Nice and readable URLs are the way to go in modern web applications. More and more people are abandoning the old style URLs, containing question marks and  equal signs, in favor of the slash separation for actions and parameters. Most frameworks are already supporting this new kind of URLs and encapsulate the logic inside of a routing class or module. Everyone is using it and everything is good so far. But even if these new URLs are all over the place, there is very little information on the net about how it is actually implemented. Because I’m currently working on a minimalistic PHP MVC Framework with a friend, I came across this problem. Beside of the source code of the big players in PHP Frameworks I found a small and easy to use snippet to get routes working pretty fast. In this post I want to present the key PHP feature, which allows us to realize it and how to build upon it. Everything starts of with the PHP super constant $_SERVER. We are interested about the ‘REQUEST_URI’  key. If we type in the address of our webserver, followed by and /index.php and this file contains the following line of code.

<?php
echo $_SERVER['REQUEST_URI'];

we probably would get back /index.php. This is exactly what we wanted to archive, because now we are able to read what the user typed into the address bar of his browser and now we can react to it. But with this approach comes a problem.
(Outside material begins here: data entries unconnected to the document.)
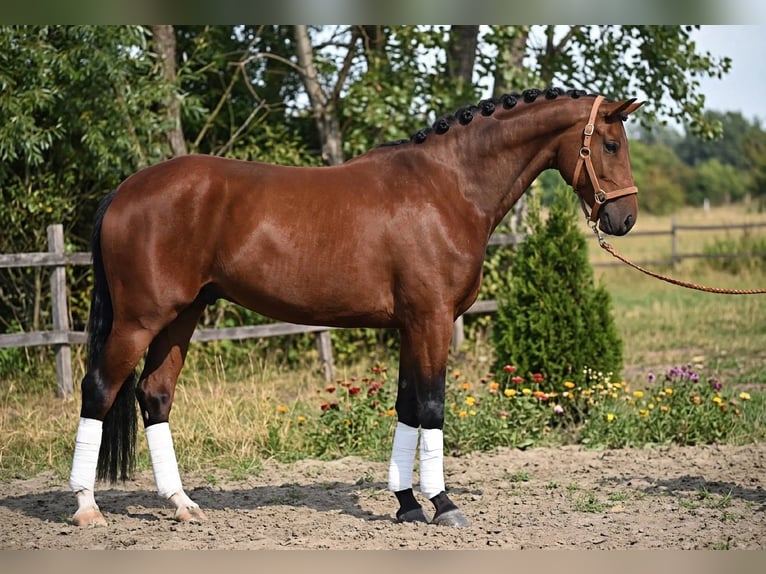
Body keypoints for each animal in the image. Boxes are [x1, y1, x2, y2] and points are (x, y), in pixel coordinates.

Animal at [68, 87, 643, 528]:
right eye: (611, 143)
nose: (625, 219)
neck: (448, 187)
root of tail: (126, 190)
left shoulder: (412, 325)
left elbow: (407, 406)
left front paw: (407, 504)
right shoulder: (431, 320)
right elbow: (432, 407)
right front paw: (443, 504)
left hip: (181, 317)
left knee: (154, 395)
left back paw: (183, 504)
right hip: (140, 319)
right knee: (99, 390)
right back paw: (87, 508)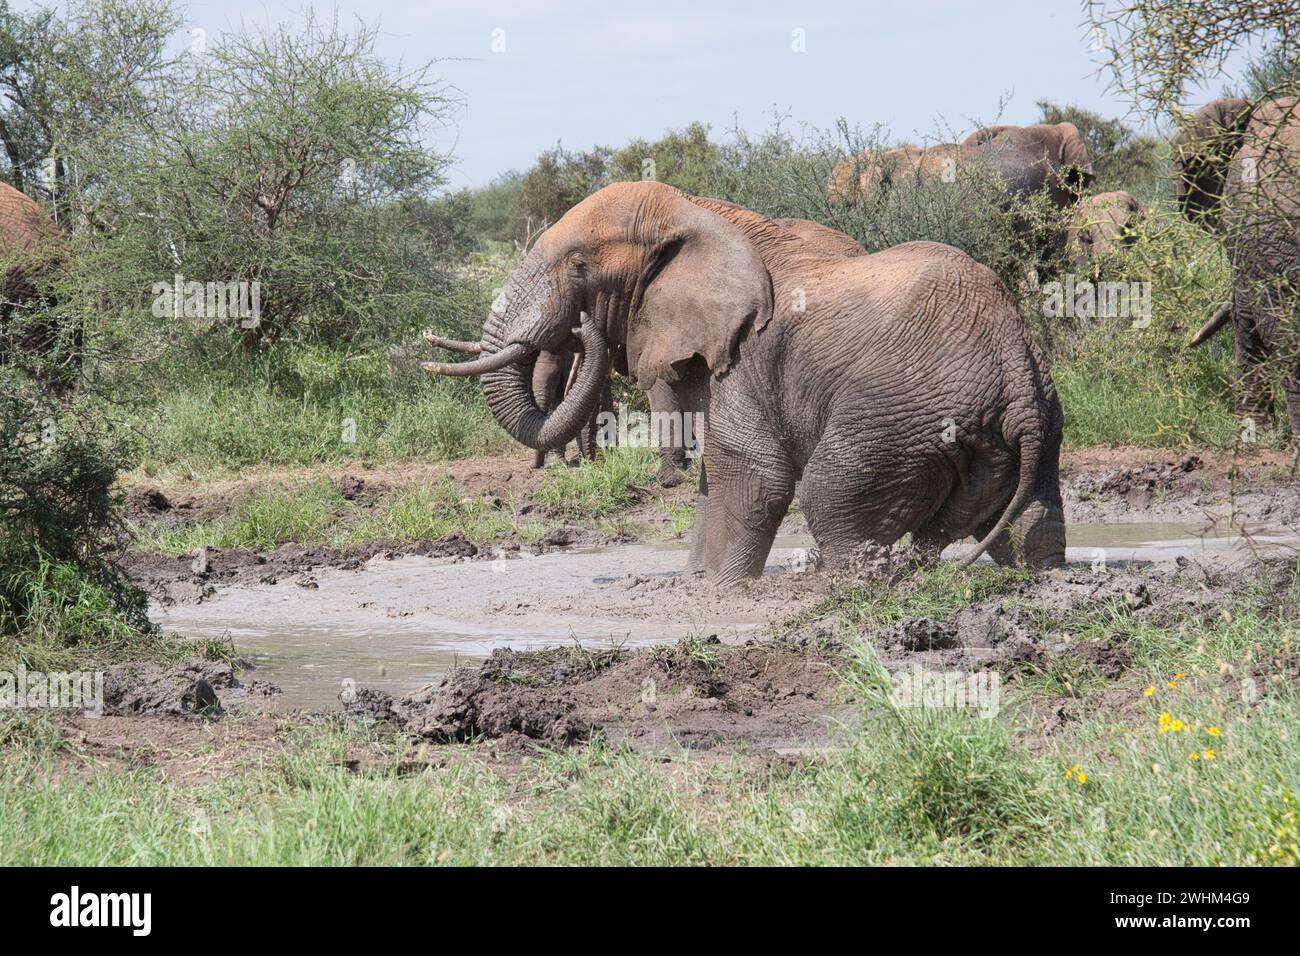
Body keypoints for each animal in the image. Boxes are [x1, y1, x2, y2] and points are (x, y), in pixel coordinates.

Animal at [423, 182, 1064, 584]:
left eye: (579, 266)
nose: (581, 326)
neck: (695, 212)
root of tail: (1015, 367)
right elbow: (717, 475)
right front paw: (696, 585)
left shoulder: (747, 355)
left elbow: (752, 471)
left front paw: (722, 593)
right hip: (1031, 423)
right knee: (1030, 519)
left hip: (901, 416)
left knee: (832, 499)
If we would build our Router upon this feature, we are forced to place a file at each possible path, which we want to cover, containing the request of the super constant and reroute to the appropriate controller and action. A good way to solve this problem would be, that whatever the user types into the address bar, it would open up the same file everytime, like our index.php. Sadly there is no way to solve this in PHP. So this has to be done on the webserver level itself. Most webservers (like Apache)  support configurations written down to a .htaccess file, which is placed in the root directory of the webserver. We write the following content to the file.

RewriteEngine On
RewriteRule ^(.*) - [E=BASE:%1]
RewriteRule ^(.*)$ %{ENV:BASE}index.php [NC,L]

The first directive tells the webserver to turn on the rewrite engine. Afterwards we give him the rules to link everything to the index.php in the root directory. Now we can type in /test/dir/index for example and the index.php in the root directory is called, but with this output instead: /test/dir/index. Based on this behavior we can build our Router. For a minimalistic example we create a Router.php file which contains the following class.

<?php

class Router
{
    public function route($route)
    {
        echo $route;
    }
}

and we change our index.php.

<?php

require_once 'Router.php';

$r = new Router();
$r->route($_SERVER['REQUEST_URI']);

So far we gained nothing except a new layer of abstraction. But now we are able to actually give our routing some behavior, similar to modern frameworks, which are based on controllers and actions. As an example we take the following path /default/print_hello. In theory this should instantiate a DefaultController class and call the print_helloAction method. As a place for our controllers we create a new directory called controllers and add a DefaultController.php file.

<?php

class DefaultController
{
    public function indexAction()
    {
        echo 'Index';
    }

    public function print_helloAction()
    {
        echo 'Hello';
    }
}

The last part of this post will be about how our Router class can actually instantiate the DefaultController and call the method based on the given route. One way to do it is to cut down the string at the slashes. Afterwards we got the controller and action name which we are now able to instantiate and call. The code for the route function could look like this.

<?php

class Router
{
    public function route($route)
    {
        $parts = explode('/', $route);
        //Index 0 is empty because the routes
        //always start with a preceding /
        $controller = array_key_exists(1, $parts) ? $parts[1] : '';
        $action     = array_key_exists(2, $parts) ? $parts[2] : '';

        if (strlen($controller)) {
            //upper case the first letter of the controller name and
            //append the Controller string to it
            $controller = ucfirst($controller) . 'Controller';
            //Include the PHP file for the Controller
            require_once 'controllers/' . $controller . '.php';
            //instantiate the controller
            $object = new $controller;
            //call the action
            if (strlen($action)) {
                return call_user_func([$object, $action . 'Action']);
            }
            //call indexAction if no action is given
            return call_user_func([$object, 'indexAction']);
        }
    }
}

If we type in /default/print_hello we get back Hello. If no action is given, we automatically try to route to the index action. So /default would print Indexcall_user_func also supports parameters. So it is very easy to extend the given Router with parameter handling. Also there should be more handling of special cases, like if no controller is given in the URL. It’s also simple to extend the given model to use real view files for showing a page, instead of just doing an echo. Nevertheless serves this basic concept  as a starting point and it should be straightforward to build upon it.